Viene quasi da pensare che entrambe le reminiscenze letterarie possano essere adeguate ad esprimere la ridondante attesa che viene creata ad ogni elezione amministrativa circa la risoluzione del problema e il niente che, per ragioni pratiche, operative, economiche, segue successivamente. Fatto sta che la vecchia caserma resiste stancamente con le sue “quattr’ossa” alle intemperie di ogni stagione politica senza mai vagamente assomigliare a nessuna delle proposte avanzate negli anni: teatro, casa della cultura, centro di aggregazione, spazio dedicato all’università e ai giovani, ma anche luogo per gli artisti e le associazioni culturali. Dinanzi a tale silenzio, indipendentemente dal fatto che possano risultare interessanti ed innovative o scontate e ripetitive, ecco alcune idee che arrivano direttamente dai cittadini, i quali provano a suggerire cosa potrebbe diventare quell’angolo di città.

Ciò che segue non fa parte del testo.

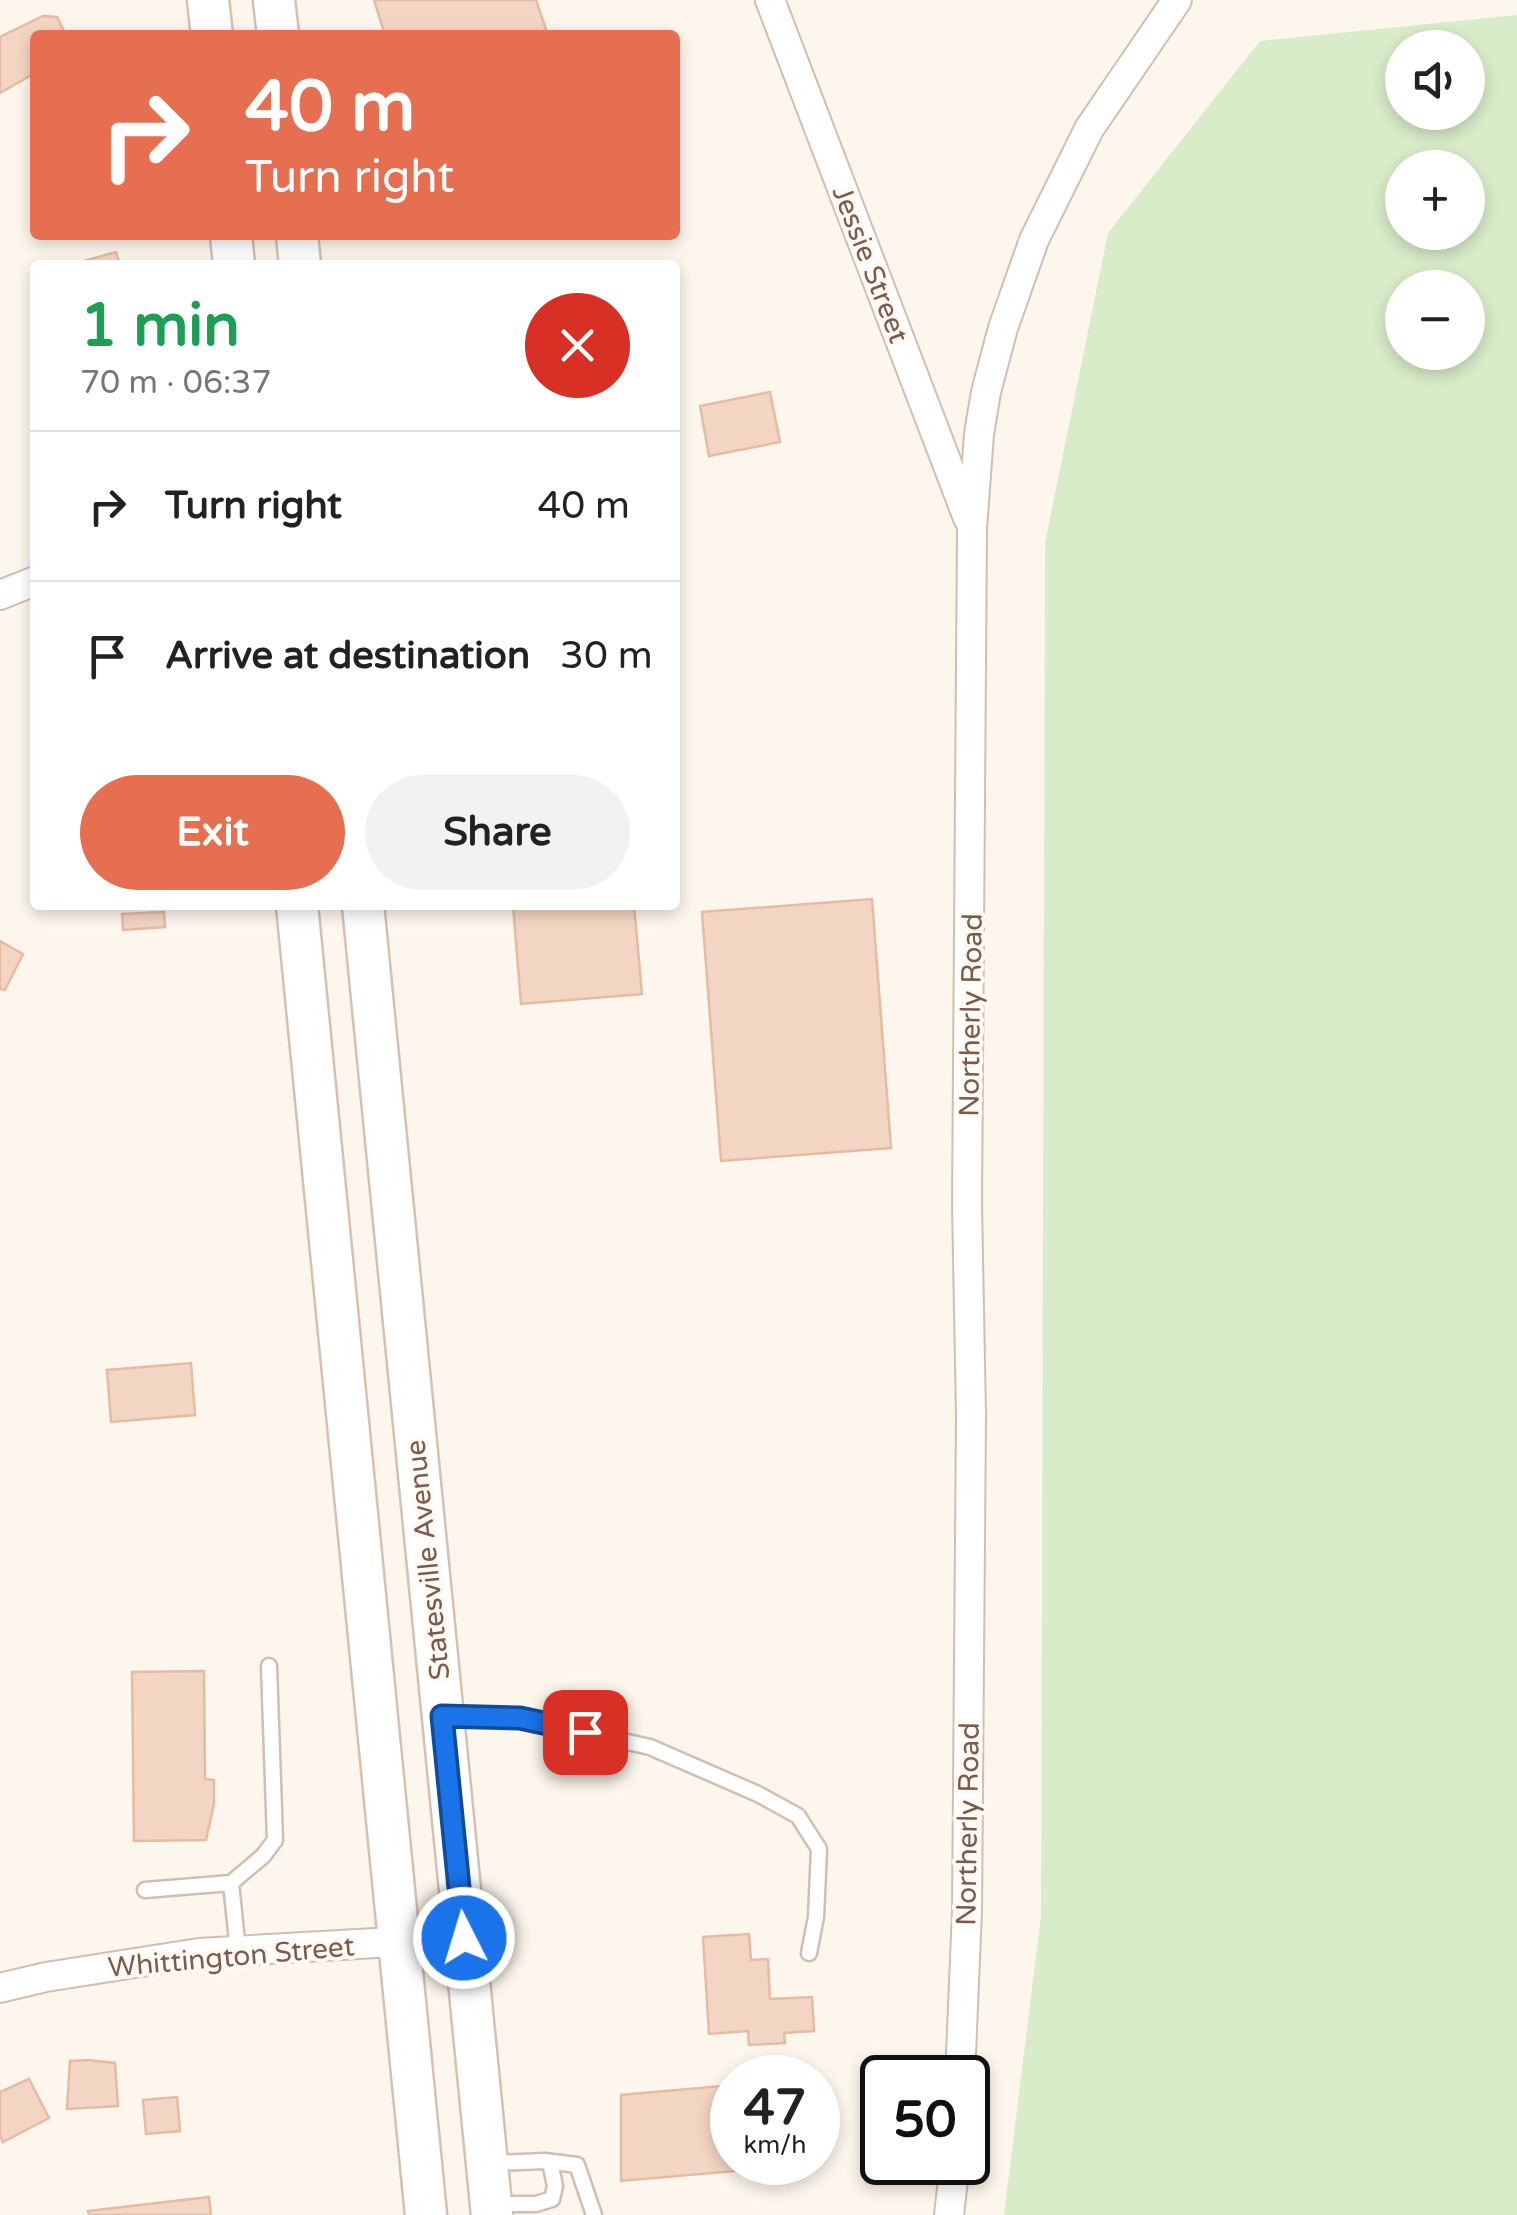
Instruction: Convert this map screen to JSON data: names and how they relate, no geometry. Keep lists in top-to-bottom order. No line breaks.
{"streets":{"main road":["Statesville Avenue"],"street":["Jessie Street","Northerly Road","Whittington Street"]},"crossings":[["Jessie Street","Northerly Road"],["Statesville Avenue","Whittington Street"]],"page":{"map_buttons":["+","−"],"turn":["40 m","Turn right"],"heading":["1 min","70 m · 06:37"],"list":[{"name":"Turn right","value":"40 m"},{"name":"Arrive at destination","value":"30 m"}],"buttons":["Exit","Share"],"speed":"47 km/h","limit":"50"}}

Certo, ogni proposta deve fare i conti con i bilanci comunali sempre più magri e un futuro che, a tale proposito, si delinea ancora più sofferente sul piano economico e finanziario. Però quei due milioni e mezzo che “i cittadini di Varese” hanno investito nella caserma, non possono essere lasciati lì ad aspettare che soffi un vento migliore. Ma soprattutto è interessante lo stimolo positivo che emerge e che potrebbe davvero arricchire le relazioni tra i cittadini e la politica, tra la vita quotidiana e i progetti amministrativi ad ampio respiro. È bello e non un segno di ribellione o, ancor peggio, qualcosa da temere il fatto che alcune scelte di governo della città possano partire dai cittadini. Sono da sempre una ferma sostenitrice della bella politica, che non si chiude nelle stanze di Palazzo o nelle diverse sedi di partito. Ce lo insegnano le più antiche democrazie del mondo: ad Atene si radunavano a discutere nell’agorà e a Sparta addirittura in un grande prato sulla riva del fiume.

E cosa ci sarebbe di più vitale di una città attuale, il più possibile vissuta e costruita in mezzo alla gente, nei rioni e quartieri, attraverso i canali della cultura, dell’associazionismo, del volontariato, dell’istruzione e soprattutto della partecipazione democratica? L’applicazione del bilancio sociale (realizzabilissimo dal punto di vista amministrativo) anche a Varese consentirebbe di governare sentendo la gente, mettendone a confronto le idee, valutando la fattibilità economica dei progetti e stabilendo, con il concorso diretto della cittadinanza, come spendere il denaro pubblico relativamente a determinate scelte, con attenzione alle loro successive ricadute sulla cittadinanza.

Non stiamo parlando del “paese dei balocchi”: diversi comuni italiani già operano in questo modo.